In my last appearance here, a while ago, I had a look at Sigmore Mines 2. I wanted to try some of the other roguelike games available on Android, since a well done game in the genre would be just about the perfect application for me. The next one I tried is Legends of Yore, a roguelike specifically created for mobile devices, and which is now available across a variety of platforms, including as a web application and on Facebook.
I won't review the basics of a roguelike game here, but instead briefly recap that they're (usually) procedurally generated dungeon crawls. Legends of Yore actually includes an overland map as well as dungeons, which is always a refreshing addition to roguelikes. You start in a town with a handful of buildings, including the familiar stores and fantasy archetypes that populate games like this. After receiving a mission from the town clerk, it's off into the dungeon. Shockingly, once you descend into the dungeon, your first mission has you harvesting potatoes.
OK, no, it's killing monsters and taking their stuff. The interface for accomplishing this is not bad, considering the constraints placed on games by the lack of keyboard and the size of screens. You can move around by tapping a location or by using an on-screen d-pad (or the keyboard d-pad). One issue with this control scheme is that you can accidentally click a location, causing you to charge around the landscape, possibly while monsters chew on you. But that's a minor issue, and the movement is pretty functional. Along one side of the screen are meters measuring health and a bar that varies by class (mana, rage or zen) and on the other side are a few menus for managing your character. Overall, I think the interface is reasonably frictionless and is a nice piece of work.
The graphics of the game are in a deliberately pixelated style, going for a charming retro style that I find reasonably appealing. The layouts are appealing as well, with some care going into the graphics presentation. When combined with a solid interface, it becomes a very easy game to simply pick up and play. Contributing to that ease of starting out is the fact that you really only have to choose one of three classes and off you go.
The problems really only crop up once you start actually adventuring. You'll kill a lot of skeletons and snakes at first. And that's it for a while. The environments in your first dungeon all feel pretty much the same, and you won't really be in any danger from these early encounters given reasonably competent play. With the archer I was playing, as long as I made sure to pump back up my zen (a boost for ranged attacks that recovers when you rest and goes away when you get clobbered in melee) I pretty much breezed through the first dungeon. It wasn't until towards the end that I encountered my first real surprise, a monster that could deform the environment of the dungeon (very cool).
The feelings of similarity extend to other aspects of the game. Character improvement is very gradual, without much feeling of change. You just slowly get slightly better at stuff and don't ever really feel like you've crossed much of a threshold. Treasures tend to be mostly the same things over and over again, with lots of low level potions showing up in the first dungeon, for example. I was never bowled over by an incredible find. Eventually, you'll finish that first dungeon, where you are encouraged to take to the great outdoors. I was excited to give it a try, hoping that I'd see some interesting new environments and foes.
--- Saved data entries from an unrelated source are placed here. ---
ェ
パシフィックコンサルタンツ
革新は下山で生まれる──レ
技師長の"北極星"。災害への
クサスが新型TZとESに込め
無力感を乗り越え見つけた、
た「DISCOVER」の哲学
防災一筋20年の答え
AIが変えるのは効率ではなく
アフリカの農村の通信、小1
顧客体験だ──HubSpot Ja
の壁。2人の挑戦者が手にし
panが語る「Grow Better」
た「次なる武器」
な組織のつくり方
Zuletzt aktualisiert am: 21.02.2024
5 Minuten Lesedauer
While I did encounter some new bad guys, it was only refreshing for a bit, as instead of seeing snakes and skeletons, I instead saw truckloads of bandits and wolves.
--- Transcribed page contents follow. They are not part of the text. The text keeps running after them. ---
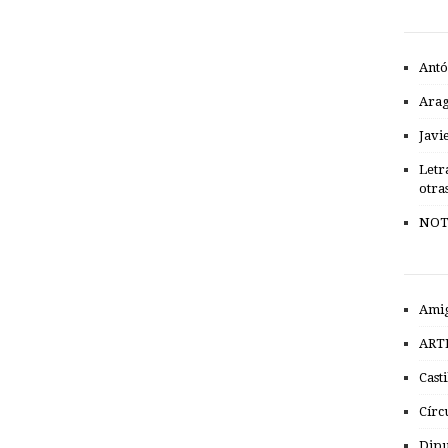
Antó
Ara
Javi
Letr
otra
NOT
Amig
ART
Cast
Círc
Dipu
That theme was repeated throughout the game: in any given area, you would see a very narrow range of bad guys at any given time. It lent a very static feel to the game, since you were constantly performing the same things over and over again. I was wishing that things would get mixed up some. A bandit mixed in with the skeletons. A mummy chasing me through the forest. Something just to break things up. As it stands, the level of grind here is high, even by roguelike standards.
In some ways, Legends of Yore is a nice piece of work. It's expansive, it has a clean interface and it does well in providing a smooth play experience. But it doesn't really have a spark to hold me to it. It's just a little bit too much of a grind without enough texture or surprise to fascinate in the way that a great roguelike should. I'd say that any roguelike fan should give this a try to see if it sinks its hooks into them, and it's not a bad intro for folks who haven't really played roguelikes before. But it didn't really work for me in the long term, so I'll go with 3.5 stars.